This February broke global temperature records ... again
Not only did February beat all the Februaries that came before, it now ascends the throne for hottest seasonally adjusted month on the books.
Courtesy of NOAA
Manmade climate change and El Niño have come together in a perfect storm to make this winter officially the hottest on record.
The National Oceanic and Atmospheric Administration (NOAA) released data for February 2016 on Saturday and the shortest month of the year was hot, hot, hot. Globally, the shortest month of the year was 1.35 degrees Celsius (2.43 degrees Fahrenheit) hotter than the average from 1951 to 1980, the benchmark used. February 2016 takes the crown from February 1998, which was 0.88 degrees Celsius (1.58 degrees Fahrenheit) hotter than the average.
Not only did February beat all the Februaries that came before, it now ascends the throne for hottest seasonally adjusted month on the books. January 2016 had claimed that title, but it didn't keep it for long. February was quick to snatch it away, beating the first month of the year by 0.21 degrees Celsius (0.38 degrees Fahrenheit).
February may have been a standout month for high temperatures, but it wasn't alone.

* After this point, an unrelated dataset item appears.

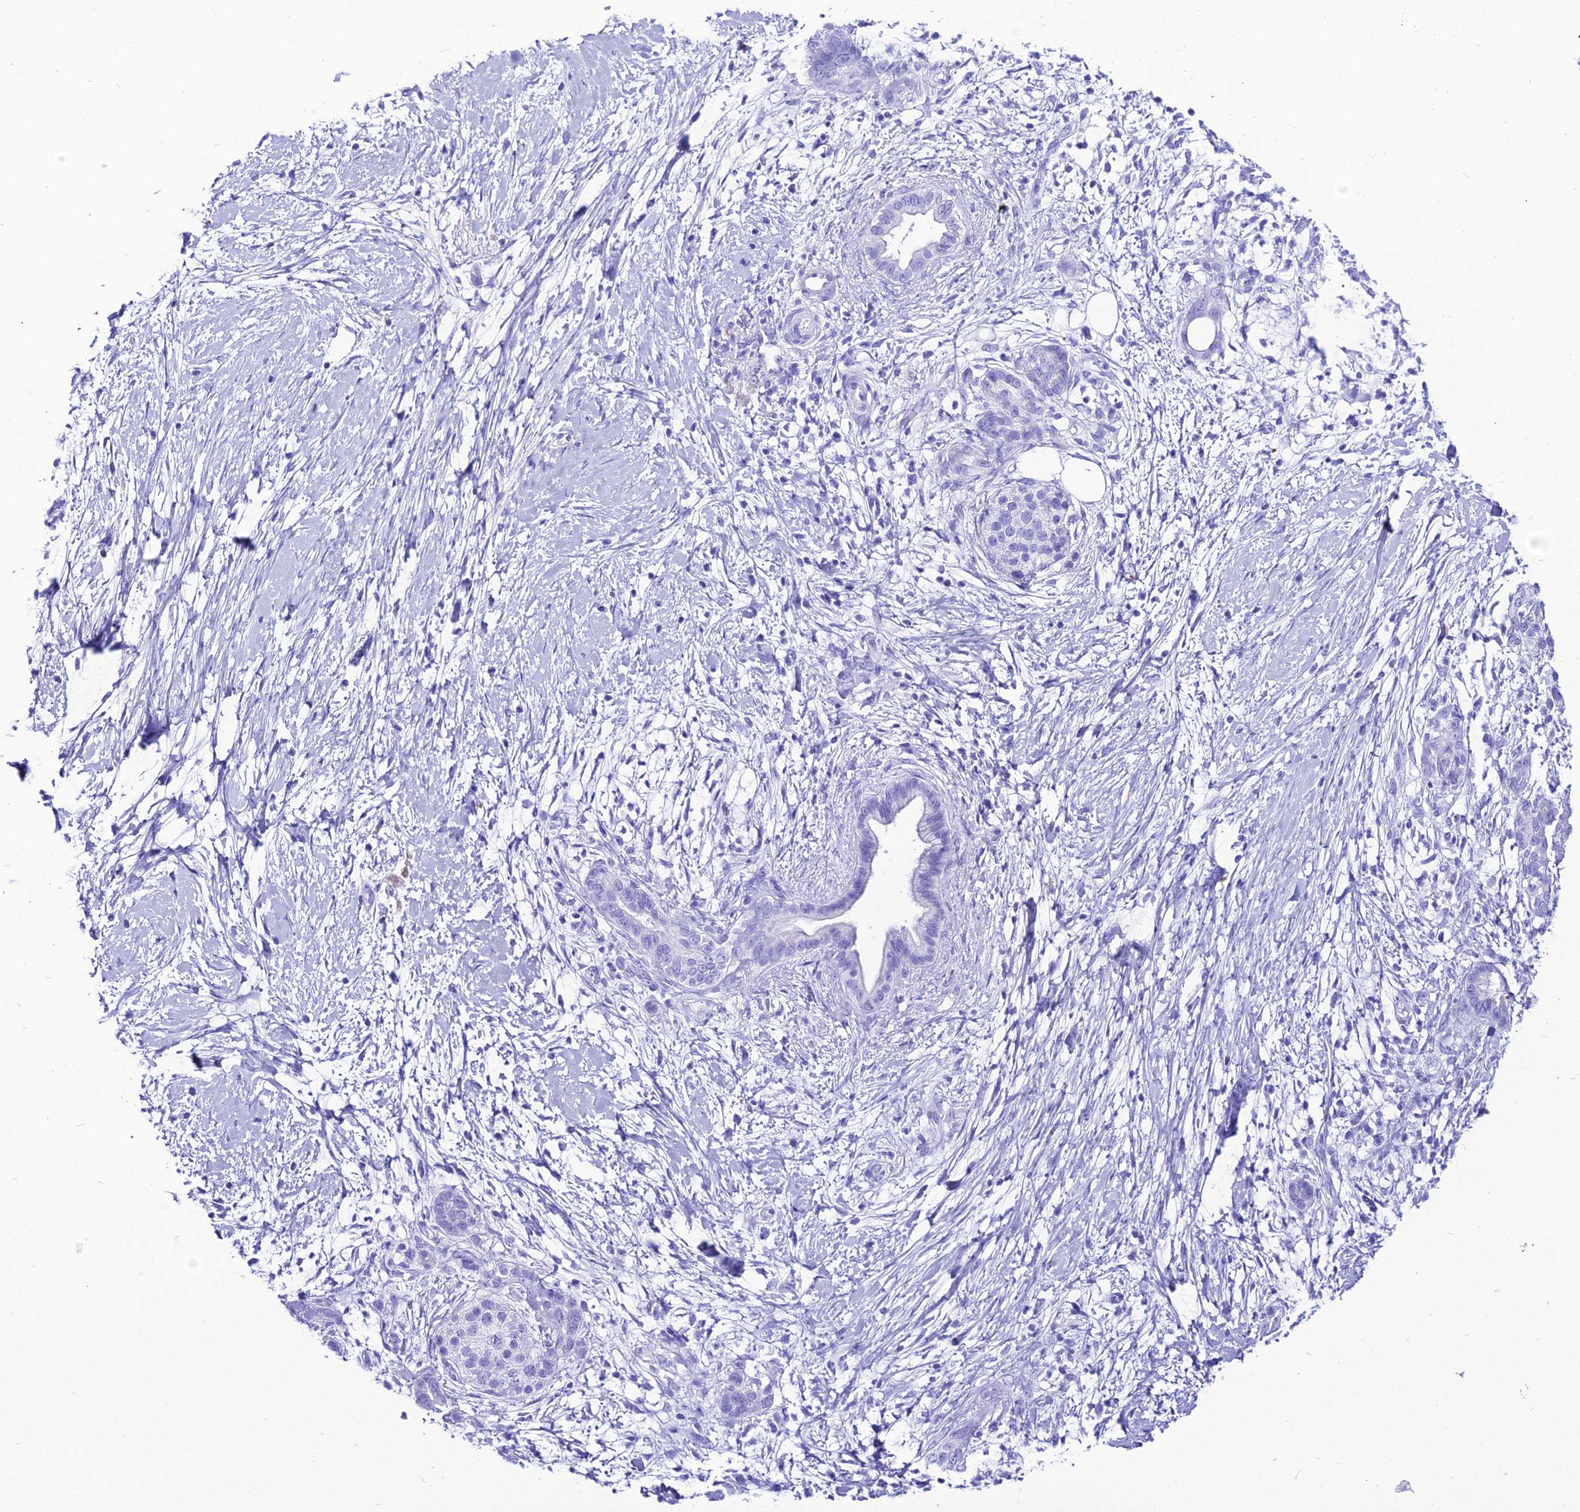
{"staining": {"intensity": "negative", "quantity": "none", "location": "none"}, "tissue": "pancreatic cancer", "cell_type": "Tumor cells", "image_type": "cancer", "snomed": [{"axis": "morphology", "description": "Adenocarcinoma, NOS"}, {"axis": "topography", "description": "Pancreas"}], "caption": "Immunohistochemistry of adenocarcinoma (pancreatic) demonstrates no staining in tumor cells.", "gene": "PNMA5", "patient": {"sex": "male", "age": 58}}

From the winter period from December to February for the continental United States was the hottest on record too. Average temperatures across the nation rose to 36.8 degrees Fahrenheit, 4.6 degrees over the 20th century average and beating the 1999-2000 winter record of 36.5 degrees.
In fact, February broke global records but ranked seventh just looking at temperatures in the continental US.

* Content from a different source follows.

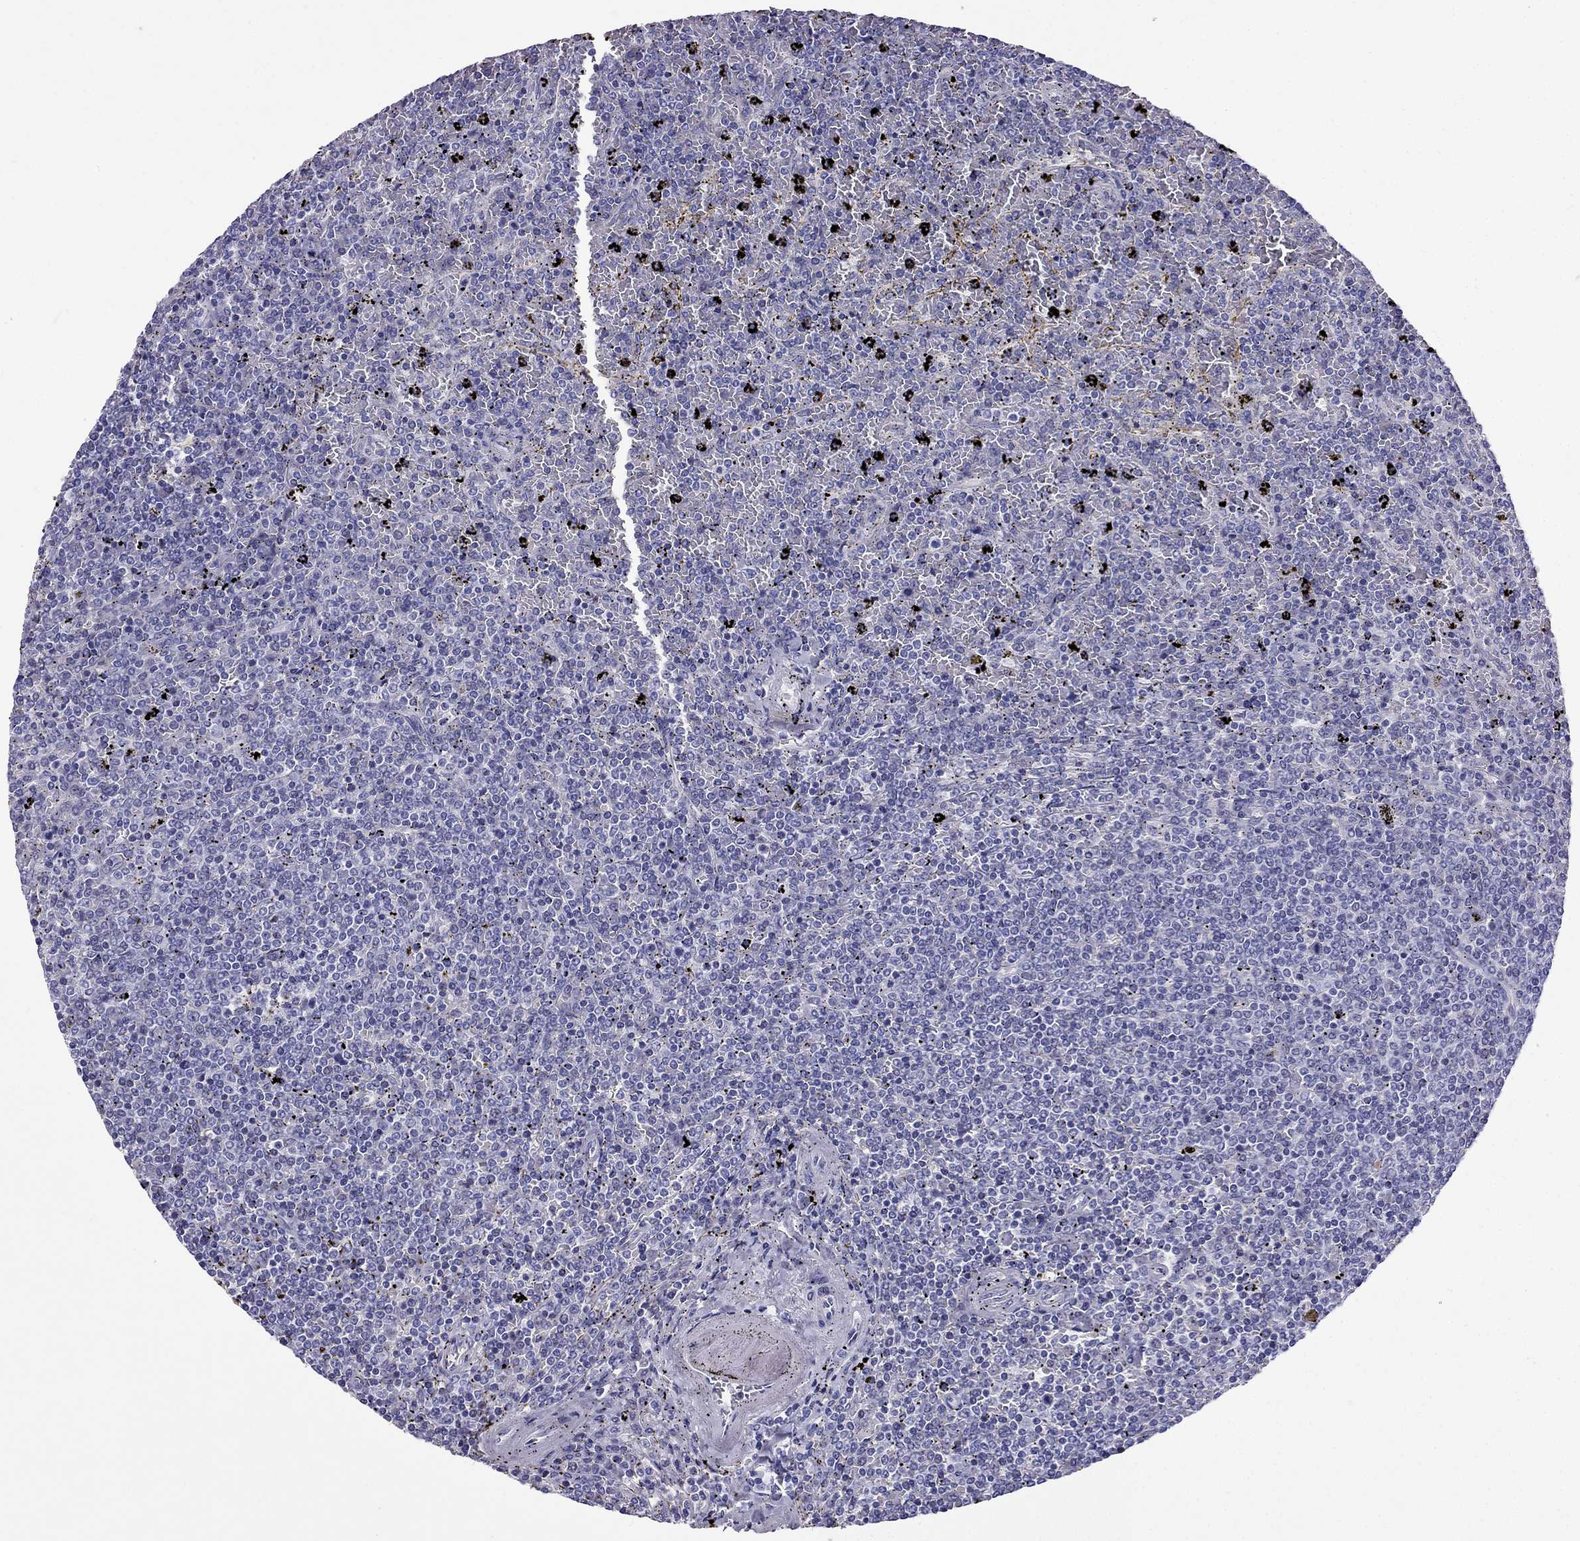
{"staining": {"intensity": "negative", "quantity": "none", "location": "none"}, "tissue": "lymphoma", "cell_type": "Tumor cells", "image_type": "cancer", "snomed": [{"axis": "morphology", "description": "Malignant lymphoma, non-Hodgkin's type, Low grade"}, {"axis": "topography", "description": "Spleen"}], "caption": "This is an immunohistochemistry photomicrograph of human malignant lymphoma, non-Hodgkin's type (low-grade). There is no staining in tumor cells.", "gene": "TBC1D21", "patient": {"sex": "female", "age": 77}}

It's not the records that make February's heat so concerning, it's that it represents a trend suggesting we are on track to blow past the 2 degrees Celsius (3.6 degrees Fahrenheit) threshold soon. That number, representing a temperature rise over pre-industrial levels, has been considered the maximum the planet can handle.
As Jeff Masters and Bob Henson write for Weather Underground, the 1951-1980 average would have already been hotter than pre-industrial temperatures. They estimate that temperatures could have already risen 0.2 to 0.4 degrees Celsius by that point. That would set February at 1.55 to 1.75 degrees Celsius hotter than pre-industrial times. "Either way," they write, "this result is a true shocker, and yet another reminder of the incessant long-term rise in global temperature resulting from human-produced greenhouse gases."
This record-breaking winter may not entirely be due to human-induced climate change. This year is also seeing a particularly strong El Niño, which raises temperatures. But this year's high temperatures are still in line with the long-term trend of global warming.
For some reporting on the weather and climbing global temperatures, it may seem like a never-ending series of chart-topping months (and 2015 also set its own record). As Slate's Phil Plait writes:
Writing about monthly temperature records is like playing global warming Mad Libs.
“Another record high global temperature was set for [Month][Year], according to [every measurement available], blowing away the last record from [recent month].”